**Required work**
• A. Could you condense the paragraph of the rupee article that begins "Governor Raghuram Rajan said on 7 April" into a short bulleted list that keeps its main facts?
• B. Can you write the next part of the rupee article, carrying on from its final paragraph?

**Text extract**
_____

Rajan said that the rupee's relative strength is pressuring margins of some exporters

The rupee has risen 1.2% against the dollar, 16.2% versus the euro and 1.9% to the yen in 2015 even as the RBI sales of the currency swell foreign reserves to a record $343 billion. Photo: BloombergPremium
The rupee has risen 1.2% against the dollar, 16.2% versus the euro and 1.9% to the yen in 2015 even as the RBI sales of the currency swell foreign reserves to a record $343 billion. Photo: Bloomberg

Mumbai/New Delhi: The top forecasters for India’s rupee see the Reserve Bank of India (RBI) stepping up intervention to counter inflows, as exporters say the currency’s strength threatens profits.

The rupee has risen 1.2% against the dollar, 16.2% versus the euro and 1.9% to the yen in 2015 even as the RBI sales of the currency swell foreign reserves to a record $343 billion. ING Groep NV, Malayan Banking Bhd and ABN Amro Group NV, the most-accurate forecasters in Bloomberg rankings, predict the rupee will drop as much as 3.5% to 64.50 a dollar by 31 December on intervention and outflows when the US raises interest rates.

“We’ll have to strive hard to protect profitability," Sunil Khandelwal, Mumbai-based chief financial officer at Alok Industries Ltd, which supplies clothing to Wal-Mart Stores Inc., said in an 9 April interview. “The RBI is significant in maintaining a balance in the market and they’re preparing to counter the inflows."

Governor Raghuram Rajan said on 7 April the rupee’s relative strength is pressuring margins of some exporters. The RBI’s gauge of the currency’s inflation-adjusted exchange rate versus India’s six largest trade partners has strengthened 24%, suggesting overvaluation. Bank of America Merrill Lynch predicts the authority will buy $62.5 billion in 12 months to check the advance.

‘Warn speculators’

“The intervention is clearly to slow down the pace of rupee appreciation to ensure exporters’ price competitiveness, and to warn speculators that one-way bets won’t be tolerated," Roy Teo, a Singapore-based strategist at ABN Amro, said in an 8 April phone interview. “The RBI will lean against the rupee," weakening it to 64 a dollar by the year-end, he said.

The central bank bought $12.1 billion in the spot market in January, the most in seven years, RBI data show, and has added reserves faster than its largest emerging-market peers.

Exports fell 15% in February from a year earlier, the biggest drop since August 2009, according to data compiled by Bloomberg, following declines in December and January. The three-month slide is longest since September 2012.

“Indian exporters are facing a very difficult situation due to rupee’s appreciation against major currencies such as the euro," S.C. Ralhan, Ludhiana, Punjab-based President of Federation of Indian Export Organizations, said by phone on 9 April. “We’re hit by high raw material costs and interest rates locally, and a global slowdown."

_____

**Entries shown**
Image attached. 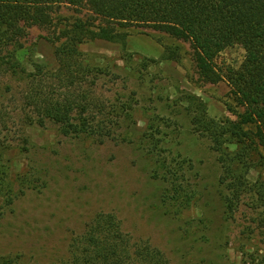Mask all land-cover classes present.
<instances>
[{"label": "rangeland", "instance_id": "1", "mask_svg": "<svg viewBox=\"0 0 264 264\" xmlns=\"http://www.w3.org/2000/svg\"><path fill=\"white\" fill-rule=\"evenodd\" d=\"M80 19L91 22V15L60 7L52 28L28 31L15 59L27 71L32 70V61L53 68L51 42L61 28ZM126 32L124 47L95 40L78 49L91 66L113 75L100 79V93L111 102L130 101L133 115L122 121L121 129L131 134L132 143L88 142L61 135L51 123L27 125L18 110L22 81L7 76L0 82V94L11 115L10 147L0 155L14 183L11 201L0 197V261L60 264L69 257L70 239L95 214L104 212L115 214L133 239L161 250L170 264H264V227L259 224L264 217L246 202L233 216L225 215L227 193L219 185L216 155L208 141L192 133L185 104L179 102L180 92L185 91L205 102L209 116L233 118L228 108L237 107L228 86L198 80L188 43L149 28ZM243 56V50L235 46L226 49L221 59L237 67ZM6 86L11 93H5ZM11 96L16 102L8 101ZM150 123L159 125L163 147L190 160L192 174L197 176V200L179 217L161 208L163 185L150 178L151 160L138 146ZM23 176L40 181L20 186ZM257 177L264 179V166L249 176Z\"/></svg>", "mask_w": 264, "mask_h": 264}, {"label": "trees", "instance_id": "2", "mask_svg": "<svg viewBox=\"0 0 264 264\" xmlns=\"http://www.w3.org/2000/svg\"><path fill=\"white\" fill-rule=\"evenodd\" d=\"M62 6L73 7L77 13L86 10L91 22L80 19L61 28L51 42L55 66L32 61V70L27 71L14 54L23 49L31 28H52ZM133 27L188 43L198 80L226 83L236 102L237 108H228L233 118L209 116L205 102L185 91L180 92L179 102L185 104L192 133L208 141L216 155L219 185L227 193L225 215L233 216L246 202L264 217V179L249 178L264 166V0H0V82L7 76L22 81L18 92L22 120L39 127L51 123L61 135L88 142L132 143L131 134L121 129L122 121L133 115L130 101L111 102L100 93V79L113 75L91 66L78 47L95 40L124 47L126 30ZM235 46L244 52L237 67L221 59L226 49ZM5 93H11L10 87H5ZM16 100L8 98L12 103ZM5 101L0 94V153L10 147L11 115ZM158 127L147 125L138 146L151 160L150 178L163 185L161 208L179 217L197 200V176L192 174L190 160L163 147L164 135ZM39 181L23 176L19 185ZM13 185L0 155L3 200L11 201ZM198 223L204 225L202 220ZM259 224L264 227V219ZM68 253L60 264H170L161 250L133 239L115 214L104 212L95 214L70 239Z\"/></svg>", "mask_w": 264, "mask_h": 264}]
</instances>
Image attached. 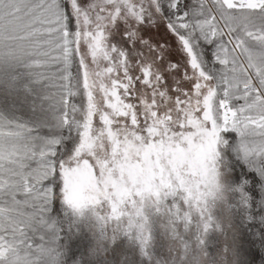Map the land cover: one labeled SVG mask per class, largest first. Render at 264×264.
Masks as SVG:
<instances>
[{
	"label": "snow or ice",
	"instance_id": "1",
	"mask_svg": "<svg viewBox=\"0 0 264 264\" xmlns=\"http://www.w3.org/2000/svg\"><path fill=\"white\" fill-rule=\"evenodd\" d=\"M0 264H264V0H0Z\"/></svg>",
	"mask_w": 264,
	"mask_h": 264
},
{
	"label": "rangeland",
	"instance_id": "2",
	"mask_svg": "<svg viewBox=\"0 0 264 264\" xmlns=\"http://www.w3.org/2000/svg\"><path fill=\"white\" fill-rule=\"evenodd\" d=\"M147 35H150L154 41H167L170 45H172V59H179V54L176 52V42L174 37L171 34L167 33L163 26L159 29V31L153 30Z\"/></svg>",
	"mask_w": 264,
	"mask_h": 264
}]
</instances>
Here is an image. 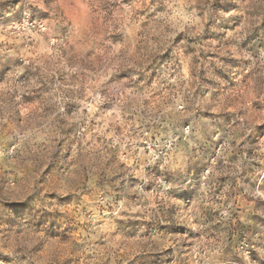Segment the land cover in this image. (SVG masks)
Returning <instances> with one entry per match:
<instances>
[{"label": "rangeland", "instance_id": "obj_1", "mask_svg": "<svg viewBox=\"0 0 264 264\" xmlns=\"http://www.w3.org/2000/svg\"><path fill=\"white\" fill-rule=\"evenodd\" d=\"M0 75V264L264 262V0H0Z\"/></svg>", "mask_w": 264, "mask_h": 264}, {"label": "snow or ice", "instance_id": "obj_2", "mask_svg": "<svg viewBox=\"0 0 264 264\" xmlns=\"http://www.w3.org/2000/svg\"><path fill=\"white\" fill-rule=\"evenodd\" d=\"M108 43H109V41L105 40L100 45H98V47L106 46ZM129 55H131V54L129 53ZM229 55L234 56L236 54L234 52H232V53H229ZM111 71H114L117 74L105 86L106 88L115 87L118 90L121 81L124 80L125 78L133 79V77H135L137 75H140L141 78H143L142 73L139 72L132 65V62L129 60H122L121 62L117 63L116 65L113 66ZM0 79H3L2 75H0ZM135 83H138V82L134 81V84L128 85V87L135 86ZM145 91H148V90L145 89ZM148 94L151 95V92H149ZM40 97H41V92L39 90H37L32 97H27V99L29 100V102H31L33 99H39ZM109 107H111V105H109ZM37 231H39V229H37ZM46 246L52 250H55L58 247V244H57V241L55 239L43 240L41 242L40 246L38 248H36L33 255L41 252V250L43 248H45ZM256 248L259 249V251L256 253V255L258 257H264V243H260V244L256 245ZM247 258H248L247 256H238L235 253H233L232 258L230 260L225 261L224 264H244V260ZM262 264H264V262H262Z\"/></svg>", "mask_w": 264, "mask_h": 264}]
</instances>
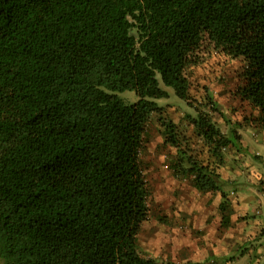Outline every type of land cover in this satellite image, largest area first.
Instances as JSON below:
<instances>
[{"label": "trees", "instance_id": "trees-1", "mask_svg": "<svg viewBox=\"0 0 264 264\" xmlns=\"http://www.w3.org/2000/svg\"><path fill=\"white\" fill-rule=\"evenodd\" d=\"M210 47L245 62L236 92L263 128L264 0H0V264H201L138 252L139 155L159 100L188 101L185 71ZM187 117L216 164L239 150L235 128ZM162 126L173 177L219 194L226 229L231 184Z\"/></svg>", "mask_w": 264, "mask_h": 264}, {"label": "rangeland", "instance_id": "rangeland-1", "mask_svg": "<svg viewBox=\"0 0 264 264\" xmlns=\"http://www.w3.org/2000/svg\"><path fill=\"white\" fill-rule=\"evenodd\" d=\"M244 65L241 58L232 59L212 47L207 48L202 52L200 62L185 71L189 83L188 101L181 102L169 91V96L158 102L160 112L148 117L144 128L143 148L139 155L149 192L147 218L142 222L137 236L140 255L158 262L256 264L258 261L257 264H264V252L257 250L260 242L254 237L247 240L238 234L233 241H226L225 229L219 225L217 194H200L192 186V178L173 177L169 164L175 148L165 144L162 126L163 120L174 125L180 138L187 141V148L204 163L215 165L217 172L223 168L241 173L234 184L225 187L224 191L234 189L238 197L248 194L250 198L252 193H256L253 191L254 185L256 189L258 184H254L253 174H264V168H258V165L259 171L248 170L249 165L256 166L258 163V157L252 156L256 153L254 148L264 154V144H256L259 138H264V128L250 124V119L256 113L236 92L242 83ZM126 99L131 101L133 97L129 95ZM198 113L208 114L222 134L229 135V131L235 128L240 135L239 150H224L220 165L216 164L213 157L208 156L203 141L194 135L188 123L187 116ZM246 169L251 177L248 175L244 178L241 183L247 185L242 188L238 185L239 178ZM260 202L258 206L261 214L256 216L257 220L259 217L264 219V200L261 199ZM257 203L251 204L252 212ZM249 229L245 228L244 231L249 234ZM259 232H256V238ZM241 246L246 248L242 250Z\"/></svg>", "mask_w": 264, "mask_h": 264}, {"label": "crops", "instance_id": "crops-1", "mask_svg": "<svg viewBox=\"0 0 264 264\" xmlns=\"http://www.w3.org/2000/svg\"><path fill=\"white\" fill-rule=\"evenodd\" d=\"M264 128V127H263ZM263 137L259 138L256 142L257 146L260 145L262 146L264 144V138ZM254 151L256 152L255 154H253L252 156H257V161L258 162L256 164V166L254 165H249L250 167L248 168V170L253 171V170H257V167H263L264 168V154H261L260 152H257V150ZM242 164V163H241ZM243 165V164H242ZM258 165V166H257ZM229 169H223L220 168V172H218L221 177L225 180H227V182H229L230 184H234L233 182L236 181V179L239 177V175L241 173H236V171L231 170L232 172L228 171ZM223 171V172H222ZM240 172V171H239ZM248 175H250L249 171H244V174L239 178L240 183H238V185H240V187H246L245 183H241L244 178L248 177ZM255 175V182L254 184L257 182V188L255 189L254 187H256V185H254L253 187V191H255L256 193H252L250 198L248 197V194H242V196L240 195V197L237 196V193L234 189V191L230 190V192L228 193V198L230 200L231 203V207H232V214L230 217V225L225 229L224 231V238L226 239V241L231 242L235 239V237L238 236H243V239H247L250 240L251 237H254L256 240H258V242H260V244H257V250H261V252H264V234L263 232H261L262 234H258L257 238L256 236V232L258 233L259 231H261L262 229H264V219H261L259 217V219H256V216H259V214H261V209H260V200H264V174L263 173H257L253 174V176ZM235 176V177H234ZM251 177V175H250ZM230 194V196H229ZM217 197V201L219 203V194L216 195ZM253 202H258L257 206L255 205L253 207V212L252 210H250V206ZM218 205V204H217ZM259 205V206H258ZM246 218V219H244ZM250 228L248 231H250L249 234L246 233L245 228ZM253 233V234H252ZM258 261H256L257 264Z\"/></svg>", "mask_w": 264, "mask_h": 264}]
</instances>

_____

**Answer set**
• A.
- On 7 April, Governor Raghuram Rajan said the rupee's relative strength is pressuring some exporters' margins.
- The RBI's gauge of the rupee's inflation-adjusted exchange rate against India's six largest trade partners has strengthened 24%, suggesting overvaluation.
- Bank of America Merrill Lynch predicts the RBI will buy $62.5 billion over 12 months to check the rupee's advance.

• B.
‘Difficult situation’

The rupee has appreciated as Rajan and Prime Minister Narendra Modi’s steps to curb inflation and spur growth lured $13 billion into local bonds and stocks this year, following record inflows of $42 billion in 2014. Signs of economic improvement prompted Moody’s Investors Service to raise its outlook on India’s debt rating to positive from stable 9 April.

The burden of high borrowing costs on exporters is an opportunity for investors. While the RBI cut its policy rate to 7.50% in two moves this year, it matches the level in Indonesia and is the highest among major Asian economies.

Borrowing in dollars to invest in rupees returned 3.4% this year, the highest among 12 Asian carry trades tracked by Bloomberg. The 10-year sovereign yield fell three basis points on Friday to 7.80%.

The central bank is likely to keep the rupee relatively stable this year as lower crude-oil prices narrow the nation’s current-account deficit and check inflation, according to Malayan Banking, which predicts the currency will end the year around 63 versus the dollar from 62.32 on 10 April. That compares with ING’s projection of 64.50 and the median forecast of 63.50 in a Bloomberg survey of strategists.

Managing volatility

The RBI’s “aim is more to ensure that excess volatility is managed rather than trying to target a level," Saktiandi Supaat, head of foreign-exchange research at Maybank in Singapore, said in an 9 April e-mail interview. “An improvement in the current-account balance as oil prices remain low, and continuation of foreign direct and portfolio inflows," will keep the rupee stable, he said.

While an eventual increase in US interest rates by the Federal Reserve will curb the rupee’s advance, according to Societe Generale SA, it won’t stop the currency from strengthening to 60 versus the dollar by the year-end.

“We’re quite confident the Fed rate hike will have minimal impact on India and it will continue to see inflows," Kunal Kundu, an economist at Societe Generale in Bengaluru, said 10 April by phone. “We don’t see the RBI intervening beyond a certain limit."

One-month implied volatility in the rupee, a measure of exchange-rate swings used to price options, has dropped 270 basis points from an eight-month high reached in January to 5.88% on Friday, data compiled by Bloomberg show.

ABN Amro says the market may have become too sanguine.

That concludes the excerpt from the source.